**Data shown:**
---

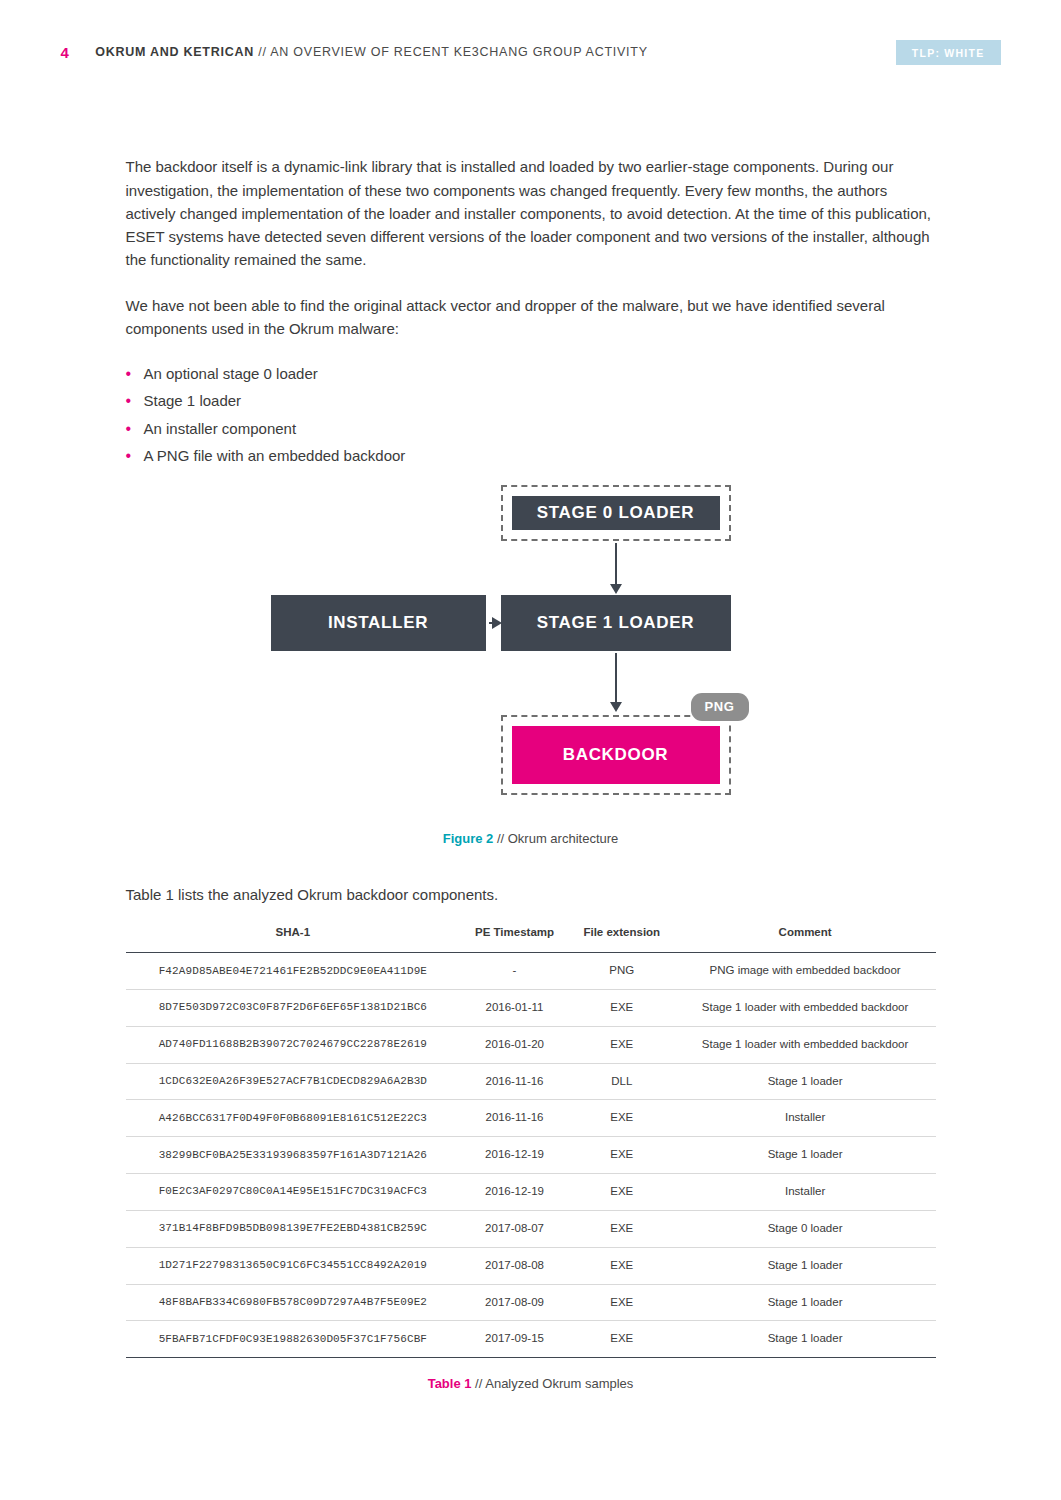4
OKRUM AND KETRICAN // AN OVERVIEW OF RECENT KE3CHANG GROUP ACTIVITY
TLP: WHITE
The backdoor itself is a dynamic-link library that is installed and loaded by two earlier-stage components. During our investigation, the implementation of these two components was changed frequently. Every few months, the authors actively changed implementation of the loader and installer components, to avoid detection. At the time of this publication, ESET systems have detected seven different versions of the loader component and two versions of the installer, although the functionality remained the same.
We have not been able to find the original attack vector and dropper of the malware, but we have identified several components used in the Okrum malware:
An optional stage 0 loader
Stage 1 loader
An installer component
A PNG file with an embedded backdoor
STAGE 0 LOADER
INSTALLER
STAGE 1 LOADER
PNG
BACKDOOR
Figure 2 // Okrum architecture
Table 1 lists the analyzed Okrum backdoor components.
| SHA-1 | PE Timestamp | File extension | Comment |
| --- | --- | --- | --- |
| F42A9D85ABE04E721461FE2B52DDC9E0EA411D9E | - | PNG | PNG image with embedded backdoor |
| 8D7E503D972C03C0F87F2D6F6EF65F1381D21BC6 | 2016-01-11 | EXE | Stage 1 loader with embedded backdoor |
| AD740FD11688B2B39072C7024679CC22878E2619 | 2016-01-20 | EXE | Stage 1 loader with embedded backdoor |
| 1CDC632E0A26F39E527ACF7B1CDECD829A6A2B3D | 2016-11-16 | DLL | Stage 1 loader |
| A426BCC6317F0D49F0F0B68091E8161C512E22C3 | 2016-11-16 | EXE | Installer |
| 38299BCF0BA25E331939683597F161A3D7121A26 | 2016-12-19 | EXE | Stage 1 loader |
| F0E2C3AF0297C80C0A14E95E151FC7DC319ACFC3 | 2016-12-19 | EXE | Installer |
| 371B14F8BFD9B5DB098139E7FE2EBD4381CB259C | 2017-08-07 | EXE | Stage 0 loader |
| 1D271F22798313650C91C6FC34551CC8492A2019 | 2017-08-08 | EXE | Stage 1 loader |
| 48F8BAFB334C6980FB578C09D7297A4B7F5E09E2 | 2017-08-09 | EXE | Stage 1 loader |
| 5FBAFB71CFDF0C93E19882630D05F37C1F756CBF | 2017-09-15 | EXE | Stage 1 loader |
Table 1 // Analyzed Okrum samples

---

**Task details:**
Start with the line above that contains "image with embedded backdoor |" and stop after the line that contains "DLL | Stage 1 loader |". Output those lines exactly, and only those.

**Solution to this problem:**
| F42A9D85ABE04E721461FE2B52DDC9E0EA411D9E | - | PNG | PNG image with embedded backdoor |
| 8D7E503D972C03C0F87F2D6F6EF65F1381D21BC6 | 2016-01-11 | EXE | Stage 1 loader with embedded backdoor |
| AD740FD11688B2B39072C7024679CC22878E2619 | 2016-01-20 | EXE | Stage 1 loader with embedded backdoor |
| 1CDC632E0A26F39E527ACF7B1CDECD829A6A2B3D | 2016-11-16 | DLL | Stage 1 loader |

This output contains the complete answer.